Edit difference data
┄┄┄┄┄┄┄┄┄┄
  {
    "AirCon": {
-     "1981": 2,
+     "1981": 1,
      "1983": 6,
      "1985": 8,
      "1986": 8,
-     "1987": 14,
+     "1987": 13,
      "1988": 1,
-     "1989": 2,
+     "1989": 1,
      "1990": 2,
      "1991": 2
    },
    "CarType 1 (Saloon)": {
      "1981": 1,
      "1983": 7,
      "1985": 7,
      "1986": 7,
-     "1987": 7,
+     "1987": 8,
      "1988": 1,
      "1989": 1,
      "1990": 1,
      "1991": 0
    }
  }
┄┄┄┄┄┄┄┄┄┄
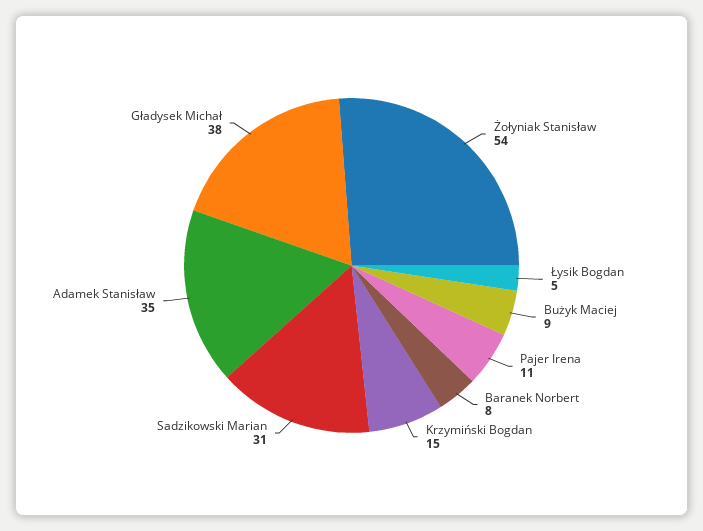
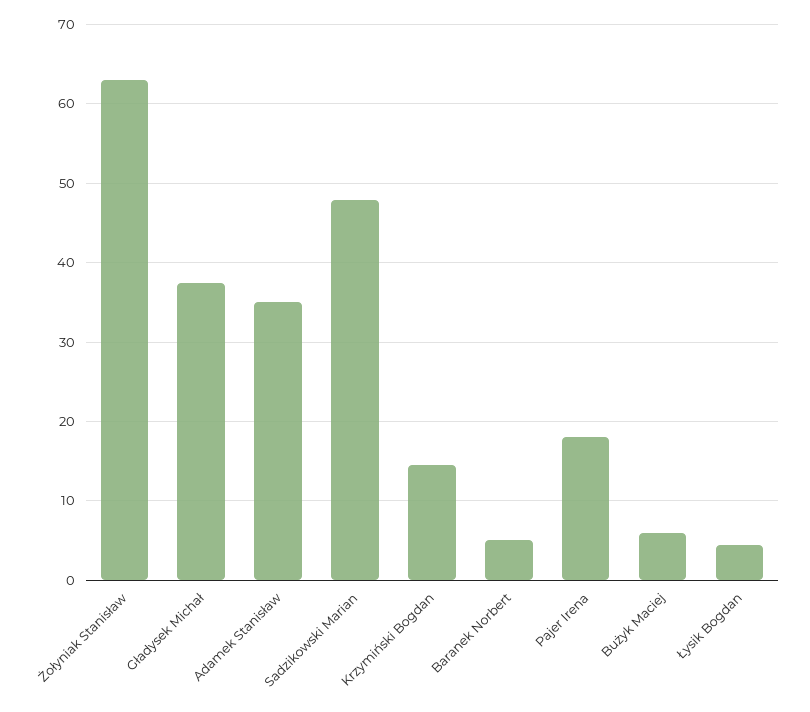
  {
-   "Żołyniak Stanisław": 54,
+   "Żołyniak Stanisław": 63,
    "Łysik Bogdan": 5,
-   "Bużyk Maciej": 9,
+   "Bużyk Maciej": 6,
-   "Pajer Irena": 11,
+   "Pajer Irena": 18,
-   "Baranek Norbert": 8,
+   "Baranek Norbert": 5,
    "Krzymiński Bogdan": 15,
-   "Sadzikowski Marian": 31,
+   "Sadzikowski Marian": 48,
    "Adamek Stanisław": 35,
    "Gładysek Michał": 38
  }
┄┄┄┄┄┄┄┄┄┄
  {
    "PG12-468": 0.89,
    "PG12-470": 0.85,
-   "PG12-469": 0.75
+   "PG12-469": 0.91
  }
┄┄┄┄┄┄┄┄┄┄
§ WHAT YOU HAVE TO DO
Show me every line of the entries above that holds "Marian".

§ TASK RESPONSE
-   "Sadzikowski Marian": 31,
+   "Sadzikowski Marian": 48,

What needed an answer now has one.